She said so on her MySpace, so it's gotta be true.
i just assumed he broke up with her because she wasn't a freshman anymore
i think i left my bra at your place
It's still hanging from my ceiling fan. Please let me keep it there.
My dads not up on pop culture but he's not dumb enough to believe your 2 girls 1 cup reference at dinner was from the bible.
I took the weekend off because he and I were supposed to go to Vegas for our anniversary and get a hooker remember?
Ah, yes. Who says romance is dead?
He started going down on me while we were watching Land Before Time.
Incredible.
She told me that for every Ravens touchdown, I'd get to come once.
Marry her. Marry her now. I'll help you steal the ring.
I like making it seem like it's at least a little bit difficult to hook up with me
The whorange rubbed off.
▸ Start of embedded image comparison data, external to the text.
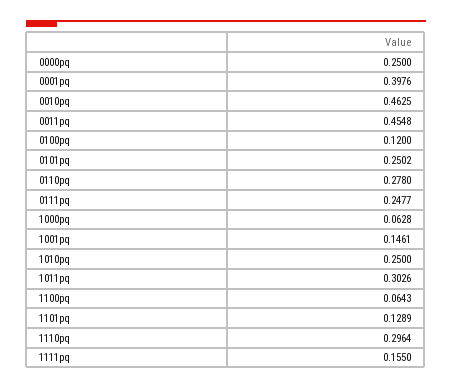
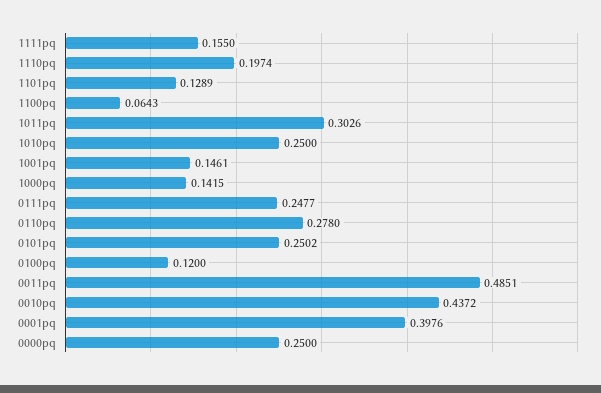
  {
    "0000pq": 0.25,
    "0001pq": 0.3976,
-   "0010pq": 0.4625,
+   "0010pq": 0.4372,
-   "0011pq": 0.4548,
+   "0011pq": 0.4851,
    "0100pq": 0.12,
    "0101pq": 0.2502,
    "0110pq": 0.278,
    "0111pq": 0.2477,
-   "1000pq": 0.0628,
+   "1000pq": 0.1415,
    "1001pq": 0.1461,
    "1010pq": 0.25,
    "1011pq": 0.3026,
    "1100pq": 0.0643,
    "1101pq": 0.1289,
-   "1110pq": 0.2964,
+   "1110pq": 0.1974,
    "1111pq": 0.155
  }

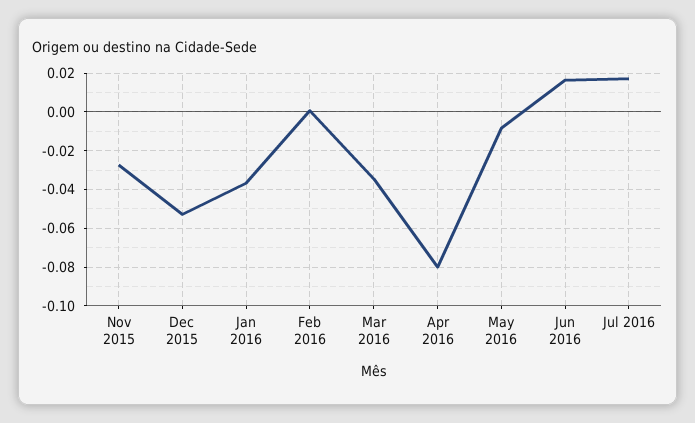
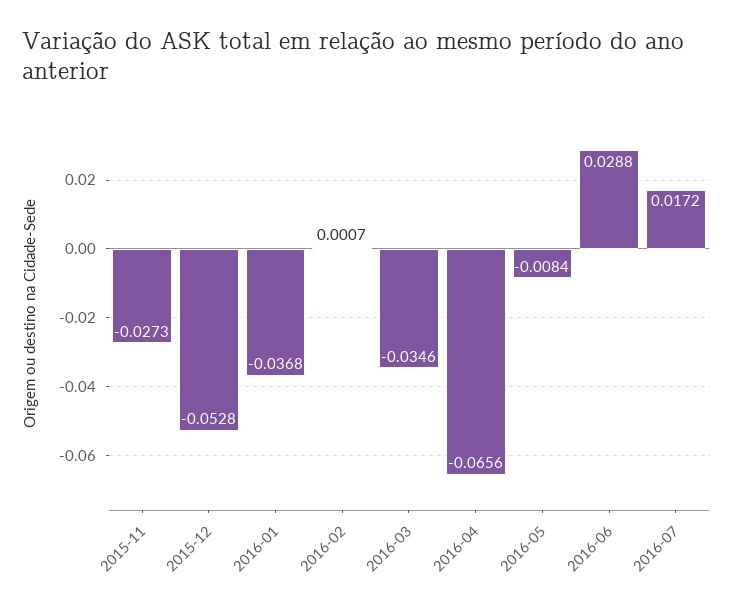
  {
    "Nov 2015": -0.0273,
    "Dec 2015": -0.0528,
    "Jan 2016": -0.0368,
    "Feb 2016": 0.0007,
    "Mar 2016": -0.0346,
-   "Apr 2016": -0.08,
+   "Apr 2016": -0.0656,
    "May 2016": -0.0084,
-   "Jun 2016": 0.015,
+   "Jun 2016": 0.0288,
    "Jul 2016": 0.0172
  }

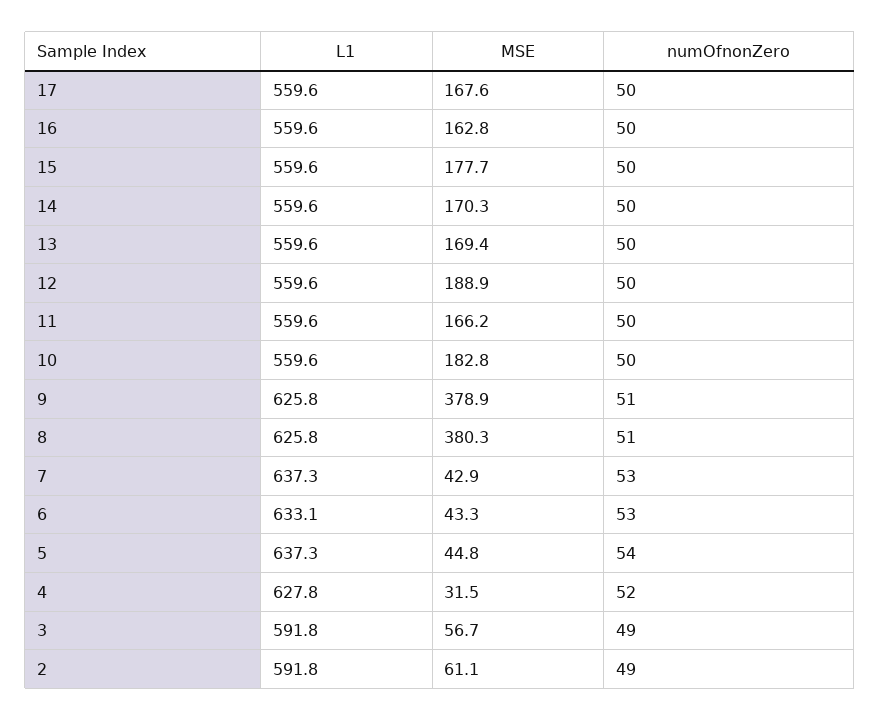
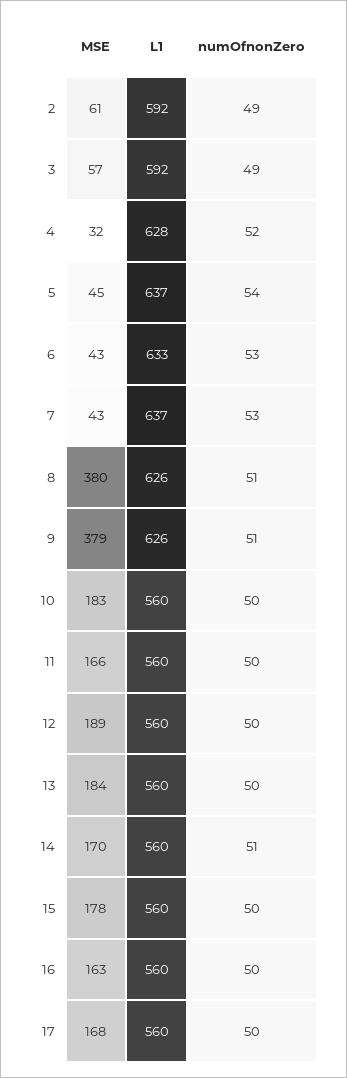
  {
    "L1": {
      "17": 559.6,
      "16": 559.6,
      "15": 559.6,
      "14": 559.6,
      "13": 559.6,
      "12": 559.6,
      "11": 559.6,
      "10": 559.6,
      "9": 625.8,
      "8": 625.8,
      "7": 637.3,
      "6": 633.1,
      "5": 637.3,
      "4": 627.8,
      "3": 591.8,
      "2": 591.8
    },
    "MSE": {
      "17": 167.6,
      "16": 162.8,
      "15": 177.7,
      "14": 170.3,
-     "13": 169.4,
+     "13": 184,
      "12": 188.9,
      "11": 166.2,
      "10": 182.8,
      "9": 378.9,
      "8": 380.3,
      "7": 42.9,
      "6": 43.3,
      "5": 44.8,
      "4": 31.5,
      "3": 56.7,
      "2": 61.1
    },
    "numOfnonZero": {
      "17": 50,
      "16": 50,
      "15": 50,
-     "14": 50,
+     "14": 51,
      "13": 50,
      "12": 50,
      "11": 50,
      "10": 50,
      "9": 51,
      "8": 51,
      "7": 53,
      "6": 53,
      "5": 54,
      "4": 52,
      "3": 49,
      "2": 49
    }
  }

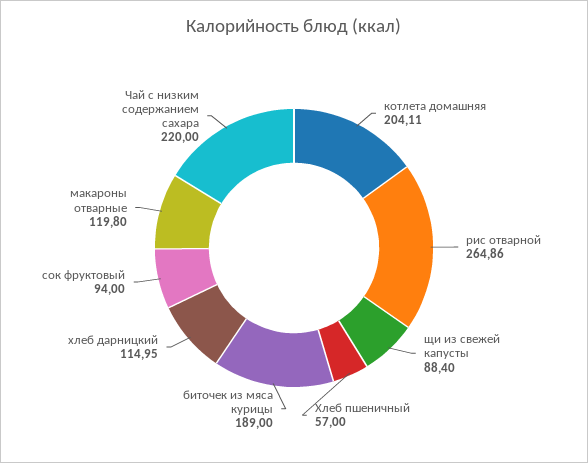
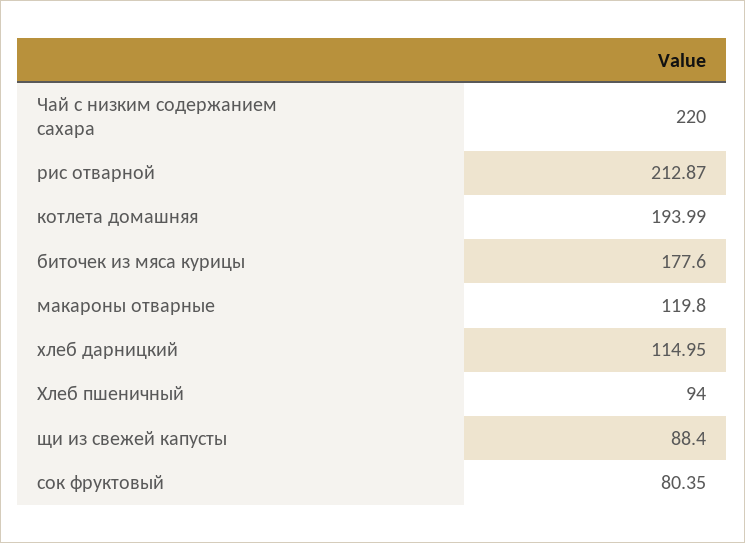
  {
-   "котлета домашняя": 204.11,
+   "котлета домашняя": 193.99,
-   "рис отварной": 264.86,
+   "рис отварной": 212.87,
    "щи из свежей капусты": 88.4,
-   "Хлеб пшеничный": 57,
+   "Хлеб пшеничный": 94,
-   "биточек из мяса курицы": 189,
+   "биточек из мяса курицы": 177.6,
    "хлеб дарницкий": 114.95,
-   "сок фруктовый": 94,
+   "сок фруктовый": 80.35,
    "макароны отварные": 119.8,
    "Чай с низким содержанием сахара": 220
  }

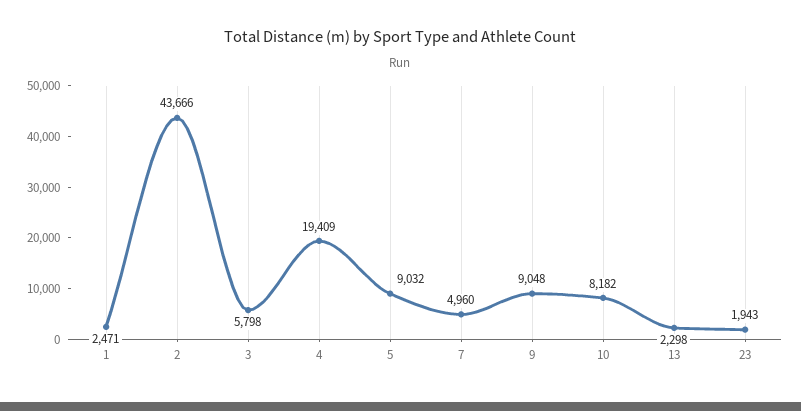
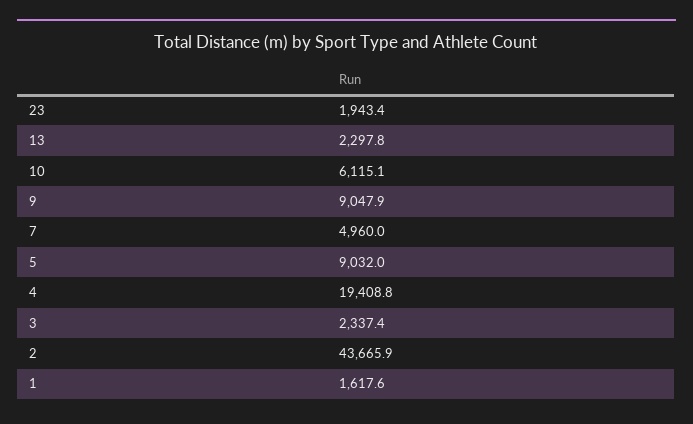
  {
-   "1": 2471,
+   "1": 1617.6,
    "2": 43665.9,
-   "3": 5798,
+   "3": 2337.4,
    "4": 19408.8,
    "5": 9032,
    "7": 4960,
    "9": 9047.9,
-   "10": 8182,
+   "10": 6115.1,
    "13": 2297.8,
    "23": 1943.4
  }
His white shirt was so gross at the end of the night I told him to frame it.
I have bite marks all over my ass. Is that an acceptable excuse for missing class?
Hey, I think I showed you a picture of my nephew while we were fucking last night. Sorry, I know it's weird, I just really love that kid. Again, sorry.
Pretty sure the guy at the Halloween party dressed as an ice cream man is working his way through the building without a care for gender or age. He high-fives me on his way out each morning.
Phone keeps correcting good morning to "food moaning" and I like the way it thinks.
The main motivators in my life are my sex drive and spite
I promise I won't bug you anymore, I just need the following things at your convenience but preferably soon: my earrings, cup, and panties. Thanks. Good talk.